> RECORDS TO PROCESS
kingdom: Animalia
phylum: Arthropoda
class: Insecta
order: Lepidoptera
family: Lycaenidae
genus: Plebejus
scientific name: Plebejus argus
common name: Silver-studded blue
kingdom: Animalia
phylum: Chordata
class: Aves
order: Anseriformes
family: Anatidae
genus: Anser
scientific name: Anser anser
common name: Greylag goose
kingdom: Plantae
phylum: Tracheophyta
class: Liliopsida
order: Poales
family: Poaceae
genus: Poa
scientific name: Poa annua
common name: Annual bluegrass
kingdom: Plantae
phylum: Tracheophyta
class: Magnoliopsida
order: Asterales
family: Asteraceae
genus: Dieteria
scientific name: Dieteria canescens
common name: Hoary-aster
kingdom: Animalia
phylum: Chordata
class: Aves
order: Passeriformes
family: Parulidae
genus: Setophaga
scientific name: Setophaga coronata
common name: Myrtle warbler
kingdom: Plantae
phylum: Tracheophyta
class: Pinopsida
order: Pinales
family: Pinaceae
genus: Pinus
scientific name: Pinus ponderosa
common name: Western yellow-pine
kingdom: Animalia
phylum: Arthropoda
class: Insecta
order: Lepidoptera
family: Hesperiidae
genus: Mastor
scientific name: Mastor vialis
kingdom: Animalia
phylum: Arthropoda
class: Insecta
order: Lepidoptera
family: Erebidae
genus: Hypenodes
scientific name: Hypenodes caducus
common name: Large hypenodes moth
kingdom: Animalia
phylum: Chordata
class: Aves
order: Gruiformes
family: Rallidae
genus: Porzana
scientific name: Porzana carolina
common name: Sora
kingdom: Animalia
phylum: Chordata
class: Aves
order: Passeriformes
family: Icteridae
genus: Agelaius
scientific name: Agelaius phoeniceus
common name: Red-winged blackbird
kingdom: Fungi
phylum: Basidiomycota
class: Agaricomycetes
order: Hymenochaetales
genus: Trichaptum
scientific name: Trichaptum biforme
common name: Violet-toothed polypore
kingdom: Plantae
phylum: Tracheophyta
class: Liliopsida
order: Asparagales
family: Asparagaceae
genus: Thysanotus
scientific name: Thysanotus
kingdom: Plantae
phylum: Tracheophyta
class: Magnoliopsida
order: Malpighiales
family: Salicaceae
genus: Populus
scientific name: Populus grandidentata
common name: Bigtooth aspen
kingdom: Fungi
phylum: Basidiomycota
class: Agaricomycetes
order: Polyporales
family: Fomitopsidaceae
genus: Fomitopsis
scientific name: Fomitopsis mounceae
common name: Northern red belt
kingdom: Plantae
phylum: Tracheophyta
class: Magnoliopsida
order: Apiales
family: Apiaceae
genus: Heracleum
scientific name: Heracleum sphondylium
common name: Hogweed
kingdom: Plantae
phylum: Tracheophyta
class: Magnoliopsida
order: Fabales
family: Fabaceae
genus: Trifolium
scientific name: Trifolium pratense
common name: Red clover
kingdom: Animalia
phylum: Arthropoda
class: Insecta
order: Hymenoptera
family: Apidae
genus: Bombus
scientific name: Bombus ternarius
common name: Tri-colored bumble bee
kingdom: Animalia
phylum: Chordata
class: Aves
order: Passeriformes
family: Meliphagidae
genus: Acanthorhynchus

> DIRECTION
Copy out every naming line for all of the records above, from kingdom onward, word for word and in their original order.

> THE RESPONSE
kingdom: Animalia
phylum: Arthropoda
class: Insecta
order: Lepidoptera
family: Lycaenidae
genus: Plebejus
scientific name: Plebejus argus
common name: Silver-studded blue
kingdom: Animalia
phylum: Chordata
class: Aves
order: Anseriformes
family: Anatidae
genus: Anser
scientific name: Anser anser
common name: Greylag goose
kingdom: Plantae
phylum: Tracheophyta
class: Liliopsida
order: Poales
family: Poaceae
genus: Poa
scientific name: Poa annua
common name: Annual bluegrass
kingdom: Plantae
phylum: Tracheophyta
class: Magnoliopsida
order: Asterales
family: Asteraceae
genus: Dieteria
scientific name: Dieteria canescens
common name: Hoary-aster
kingdom: Animalia
phylum: Chordata
class: Aves
order: Passeriformes
family: Parulidae
genus: Setophaga
scientific name: Setophaga coronata
common name: Myrtle warbler
kingdom: Plantae
phylum: Tracheophyta
class: Pinopsida
order: Pinales
family: Pinaceae
genus: Pinus
scientific name: Pinus ponderosa
common name: Western yellow-pine
kingdom: Animalia
phylum: Arthropoda
class: Insecta
order: Lepidoptera
family: Hesperiidae
genus: Mastor
scientific name: Mastor vialis
kingdom: Animalia
phylum: Arthropoda
class: Insecta
order: Lepidoptera
family: Erebidae
genus: Hypenodes
scientific name: Hypenodes caducus
common name: Large hypenodes moth
kingdom: Animalia
phylum: Chordata
class: Aves
order: Gruiformes
family: Rallidae
genus: Porzana
scientific name: Porzana carolina
common name: Sora
kingdom: Animalia
phylum: Chordata
class: Aves
order: Passeriformes
family: Icteridae
genus: Agelaius
scientific name: Agelaius phoeniceus
common name: Red-winged blackbird
kingdom: Fungi
phylum: Basidiomycota
class: Agaricomycetes
order: Hymenochaetales
genus: Trichaptum
scientific name: Trichaptum biforme
common name: Violet-toothed polypore
kingdom: Plantae
phylum: Tracheophyta
class: Liliopsida
order: Asparagales
family: Asparagaceae
genus: Thysanotus
scientific name: Thysanotus
kingdom: Plantae
phylum: Tracheophyta
class: Magnoliopsida
order: Malpighiales
family: Salicaceae
genus: Populus
scientific name: Populus grandidentata
common name: Bigtooth aspen
kingdom: Fungi
phylum: Basidiomycota
class: Agaricomycetes
order: Polyporales
family: Fomitopsidaceae
genus: Fomitopsis
scientific name: Fomitopsis mounceae
common name: Northern red belt
kingdom: Plantae
phylum: Tracheophyta
class: Magnoliopsida
order: Apiales
family: Apiaceae
genus: Heracleum
scientific name: Heracleum sphondylium
common name: Hogweed
kingdom: Plantae
phylum: Tracheophyta
class: Magnoliopsida
order: Fabales
family: Fabaceae
genus: Trifolium
scientific name: Trifolium pratense
common name: Red clover
kingdom: Animalia
phylum: Arthropoda
class: Insecta
order: Hymenoptera
family: Apidae
genus: Bombus
scientific name: Bombus ternarius
common name: Tri-colored bumble bee
kingdom: Animalia
phylum: Chordata
class: Aves
order: Passeriformes
family: Meliphagidae
genus: Acanthorhynchus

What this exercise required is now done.